🤖 AI Summary
This paper addresses a class of multistage stochastic programming problems characterized by continuous state and action spaces, decision-dependent uncertainty, and limited statistical learning capability. To overcome the expressive limitations of conventional models, we propose an extended policy graph framework that explicitly captures the feedback effect of decisions on uncertainty and incorporates online learning mechanisms. Building upon this, we design a novel stochastic dual dynamic programming (SDDP) algorithm and its nonconvex approximation variant, tailored for efficiently solving such structured Markov decision processes. Experimental results on a suite of benchmark instances—increasing in complexity—demonstrate that our approach significantly improves policy quality and computational scalability.
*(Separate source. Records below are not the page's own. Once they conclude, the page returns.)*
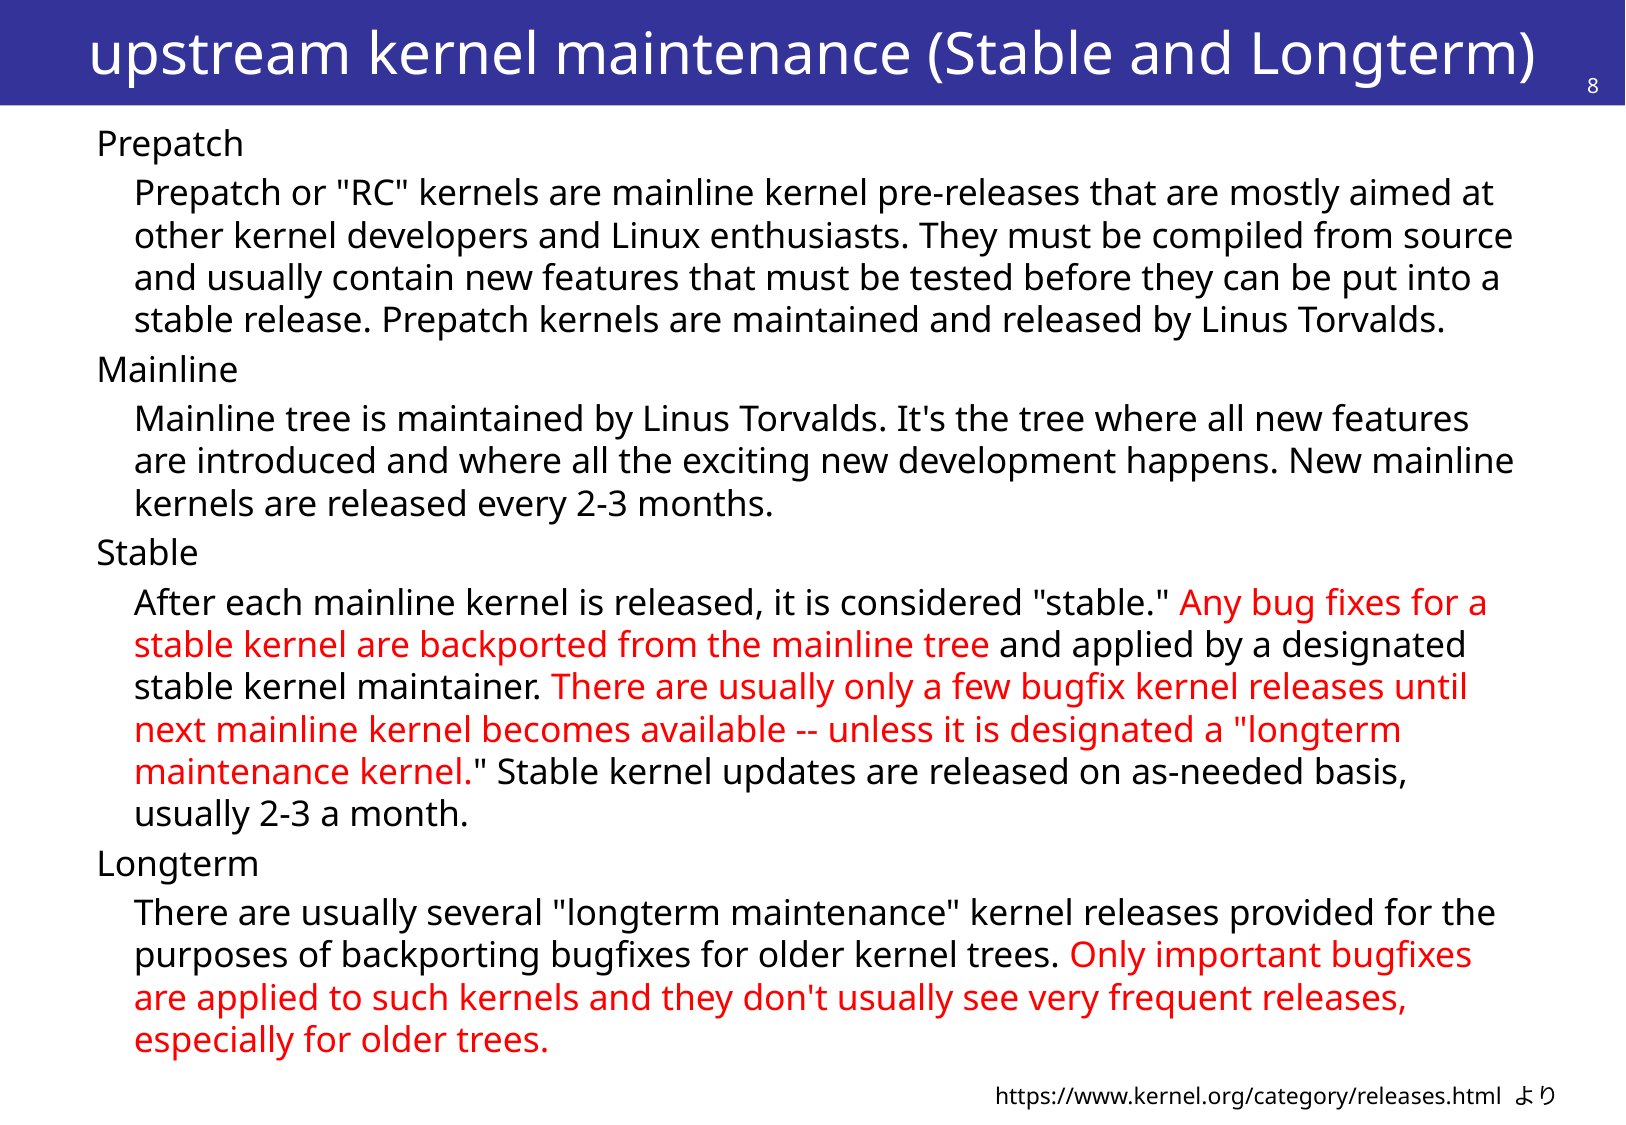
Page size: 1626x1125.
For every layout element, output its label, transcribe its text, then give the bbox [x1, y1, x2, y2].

list Prepatch Prepatch or "RC" kernels are mainline kernel pre-releases that are mostly aimed at other kernel developers and Linux enthusiasts. They must be compiled from source and usually contain new features that must be tested before they can be put into a stable release. Prepatch kernels are maintained and released by Linus Torvalds. Mainline Mainline tree is maintained by Linus Torvalds. It's the tree where all new features are introduced and where all the exciting new development happens. New mainline kernels are released every 2-3 months. Stable After each mainline kernel is released, it is considered "stable." Any bug fixes for a stable kernel are backported from the mainline tree and applied by a designated stable kernel maintainer. There are usually only a few bugfix kernel releases until next mainline kernel becomes available -- unless it is designated a "longterm maintenance kernel." Stable kernel updates are released on as-needed basis, usually 2-3 a month. Longterm There are usually several "longterm maintenance" kernel releases provided for the purposes of backporting bugfixes for older kernel trees. Only important bugfixes are applied to such kernels and they don't usually see very frequent releases, especially for older trees. [81, 113, 1544, 1094]
slide_number 8 [1522, 65, 1614, 105]
title upstream kernel maintenance (Stable and Longterm) [32, 0, 1593, 102]
text_box https://www.kernel.org/category/releases.html より [980, 1074, 1575, 1117]
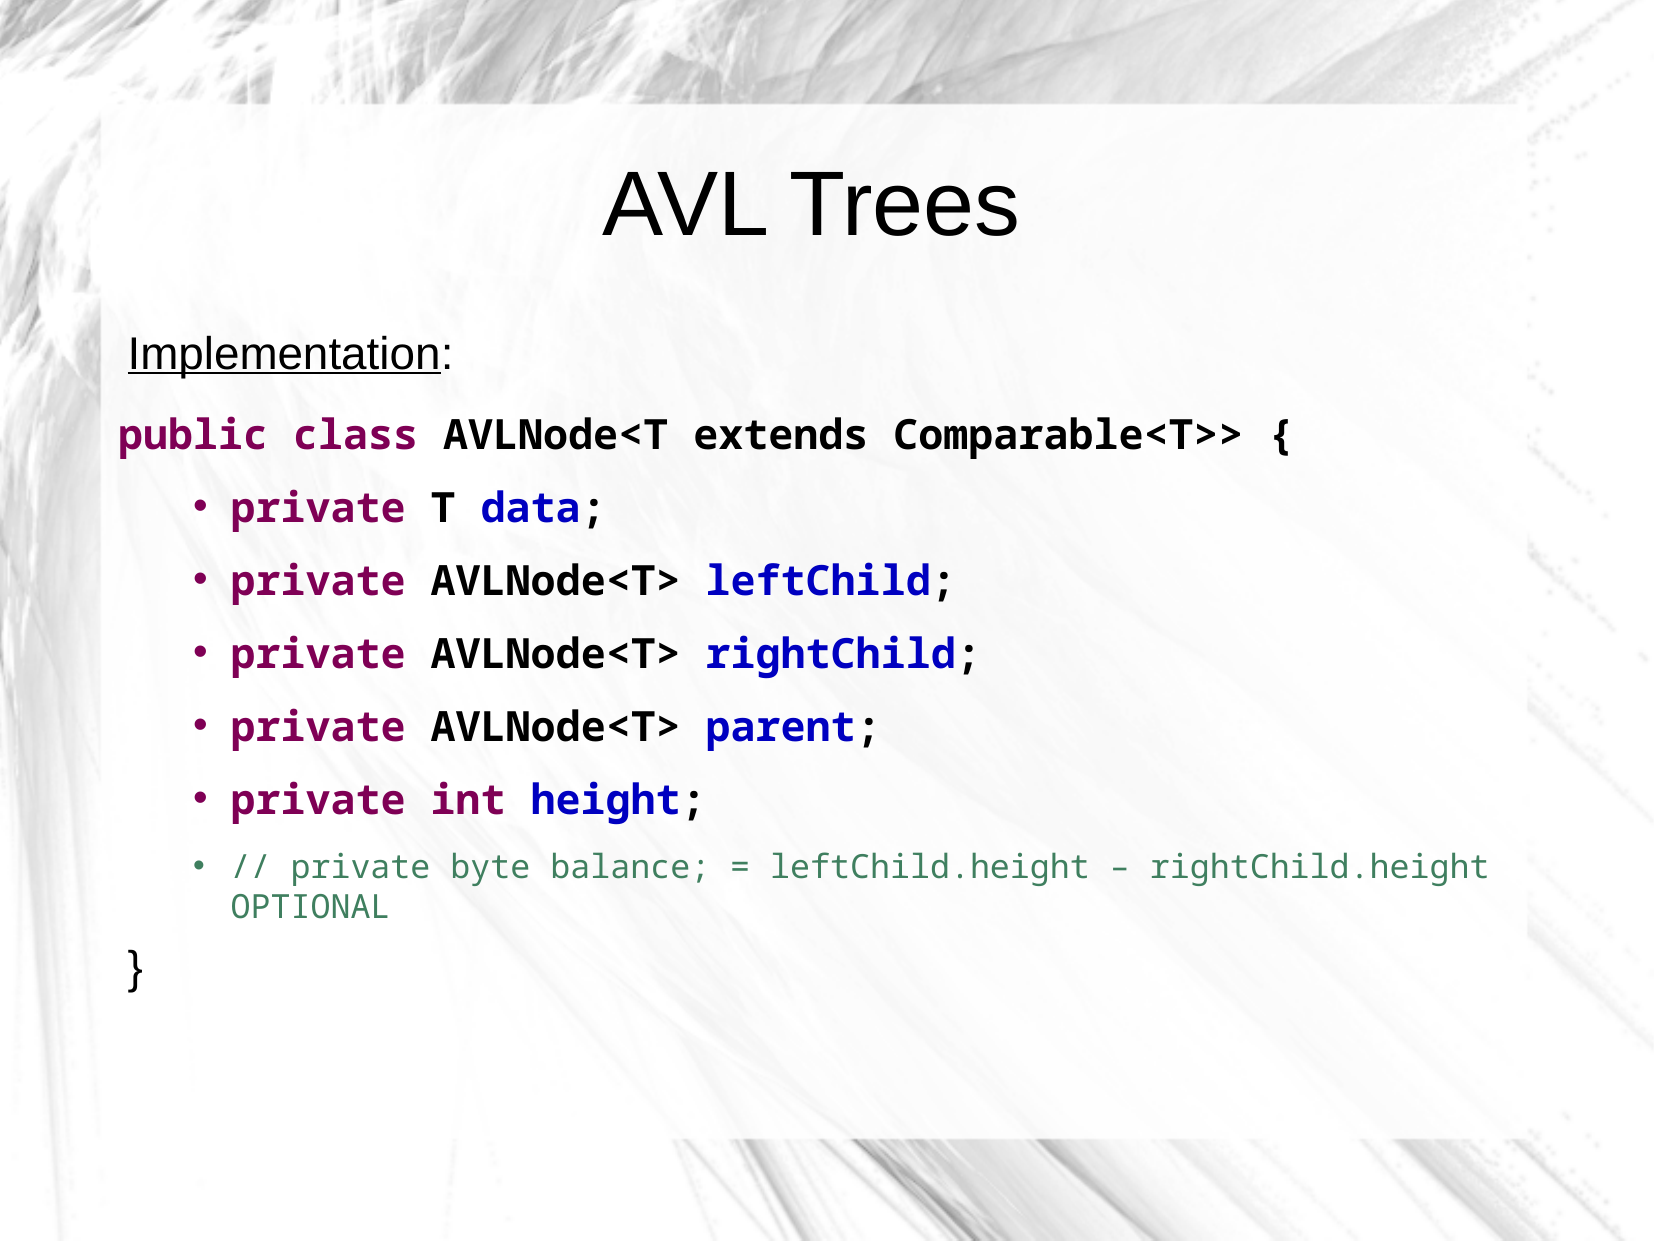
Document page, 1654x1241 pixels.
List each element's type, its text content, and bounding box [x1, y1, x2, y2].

list Implementation: public class AVLNode<T extends Comparable<T>> { private T data; private AVLNode<T> leftChild; private AVLNode<T> rightChild; private AVLNode<T> parent; private int height; // private byte balance; = leftChild.height – rightChild.height OPTIONAL } [118, 319, 1571, 1109]
picture [0, 0, 1654, 1241]
title AVL Trees [118, 93, 1506, 299]
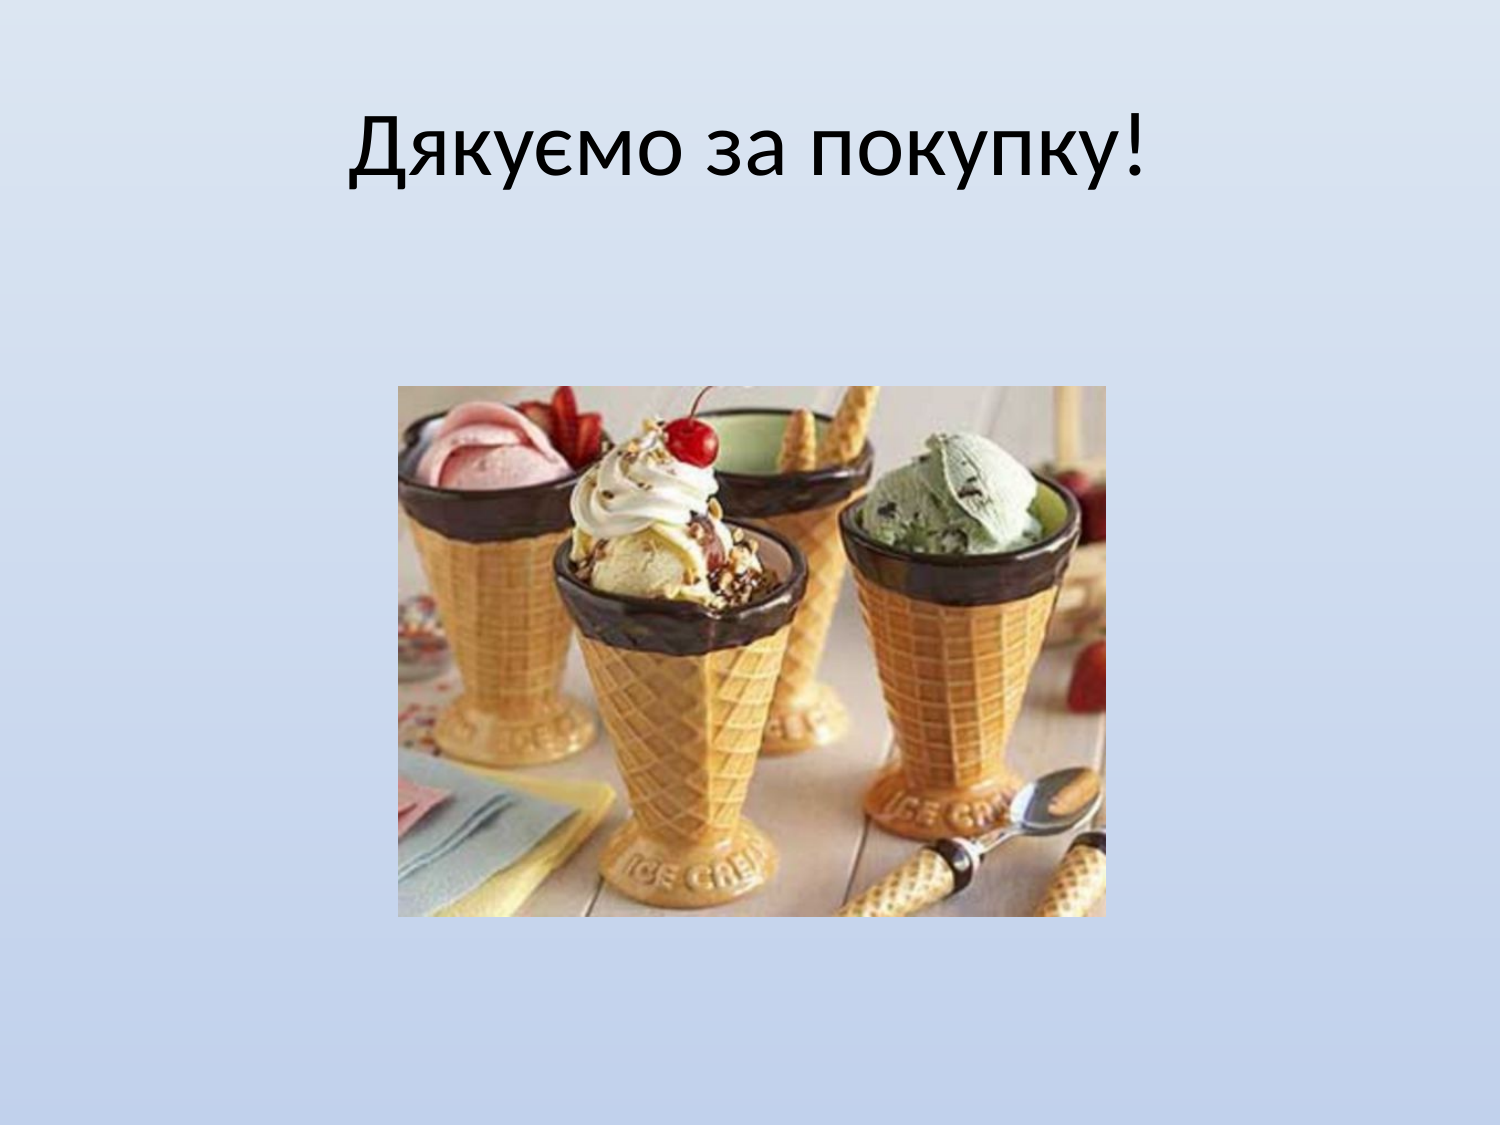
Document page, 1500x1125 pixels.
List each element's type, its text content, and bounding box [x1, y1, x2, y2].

title Дякуємо за покупку! [75, 45, 1425, 233]
picture [398, 386, 1106, 918]
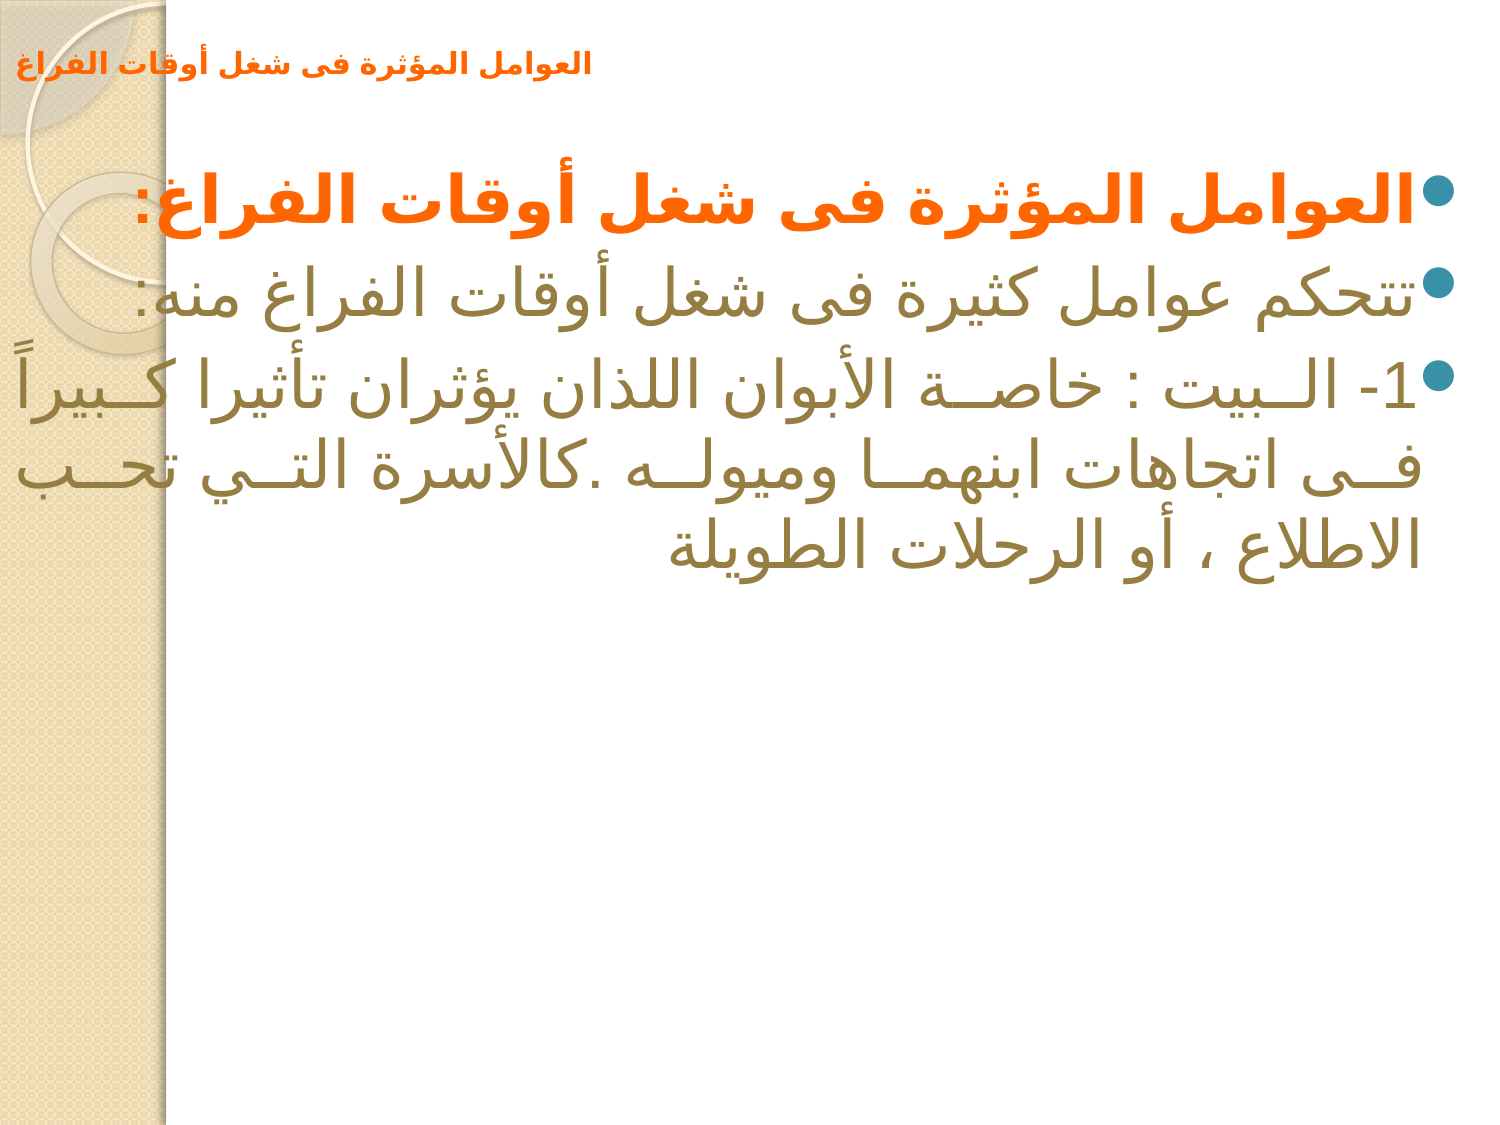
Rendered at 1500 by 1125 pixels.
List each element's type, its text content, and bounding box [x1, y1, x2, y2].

The work establishes a new paradigm for stochastic optimization that jointly integrates statistical learning with sequential decision-making, offering both enhanced expressiveness and tractability.
📝 Abstract
We study a class of multi-stage stochastic programs, which incorporate modeling features from Markov decision processes (MDPs). This class includes structured MDPs with continuous state and action spaces. We extend policy graphs to include decision-dependent uncertainty for one-step transition probabilities as well as a limited form of statistical learning. We focus on the expressiveness of our modeling approach, illustrating ideas with a series of examples of increasing complexity. As a solution method, we develop new variants of stochastic dual dynamic programming, including approximations to handle non-convexities.